Here, though, it’s the pod people who change. The aliens, the transported kids, come to make the pod people human; change means shedding, not assuming, one’s pod skin. At the soda shop where David has an after-school job, it’s the cook who cannot function once David breaks the routine they have always followed, but who soon enough will begin to cover the town with outrageous murals of falling buildings and naked women. It’s the high school basketball star whom Jen fucks silly. (Dazed after he drives her home, he sees the first bit of color in Pleasantville, a red rose wet with dew on the vine, just like the little pods glistening on rosebushes at the beginning of the 1978 Invasion of the Body Snatchers.) Most hauntingly, though, it’s Jen’s new mother, Joan Allen’s Betty: a precise replica not only of all the starched and ironed housewives of fifties TV, but also of the shriveling Pat Nixon she played in Nixon.“What goes on at Lovers’ Lane?” she asks Jen. It’s a place where couples once sat apart looking at the stars; Jen has turned it into a field of rocking cars and naked bodies. “Is it holding hands and that kind of thing?” “That, and… well, sex,” says Jen. There’s a long pause: You expect Betty to be shocked that the change she’s sensed all around her has gone so far, but that’s not what it’s about. “Oh,” Betty finally says. “What’s sex?”
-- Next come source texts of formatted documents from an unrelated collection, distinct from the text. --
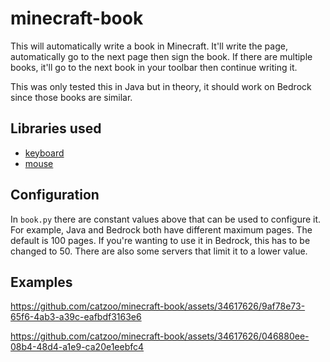 # minecraft-book
This will automatically write a book in Minecraft. It'll write the page, automatically go to the next page then sign the book. If there are multiple books, it'll go to the next book in your toolbar then continue writing it.

This was only tested this in Java but in theory, it should work on Bedrock since those books are similar.

## Libraries used
- [keyboard](https://pypi.org/project/keyboard/)
- [mouse](https://pypi.org/project/mouse/)

## Configuration
In `book.py` there are constant values above that can be used to configure it. For example, Java and Bedrock both have different maximum pages. The default is 100 pages. If you're wanting to use it in Bedrock, this has to be changed to 50. There are also some servers that limit it to a lower value.

## Examples


https://github.com/catzoo/minecraft-book/assets/34617626/9af78e73-65f6-4ab3-a39c-eafbdf3163e6



https://github.com/catzoo/minecraft-book/assets/34617626/046880ee-08b4-48d4-a1e9-ca20e1eebfc4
Now, it’s rare to see an actor’s character actually think as you watch, but with Witherspoon that’s her whole performance. She’s a hundred pounds of doubt and querulousness. She’s got the fastest mind on the screen today, and so an entire universe of choices, an infinite array of words and deeds, opens up on her face in a close-up; anything is possible and everything is at stake. How does a human daughter explain sex to her pod mother? How does she get her to understand real life? “You see, Mom,” Jen says, “when two people love each other very much and they want to share that…” The movie has sucked the whole of the postwar neurosis into itself and given it back as one great, terrified joke.

Soon Betty wakes up horrified by the new color on her face. A race war breaks out—between the black-and-white people and the “coloreds,” with the remaining pod people attacking colored people like the pod people hunting down humans in the earlier films—and in footage that looks like old newsreels, inescapably like white people pointing and screaming at black students as, for the first time, they entered Central High School in Little Rock, Arkansas. Then a cultural war breaks out, and then there is a happy ending, offering you the sort of smile you can get only at the movies. On the soundtrack, Randy Newman’s music all but takes your hand and guides you out of the theater and into the street.

But there, you find that you and those around you still carry traces of that old experiment; that the haunted house is not the theater but where you live; and that the wars left behind in the film are still going on. You leave the theater feeling more alive, ready to live: It’s as if the wars have just started.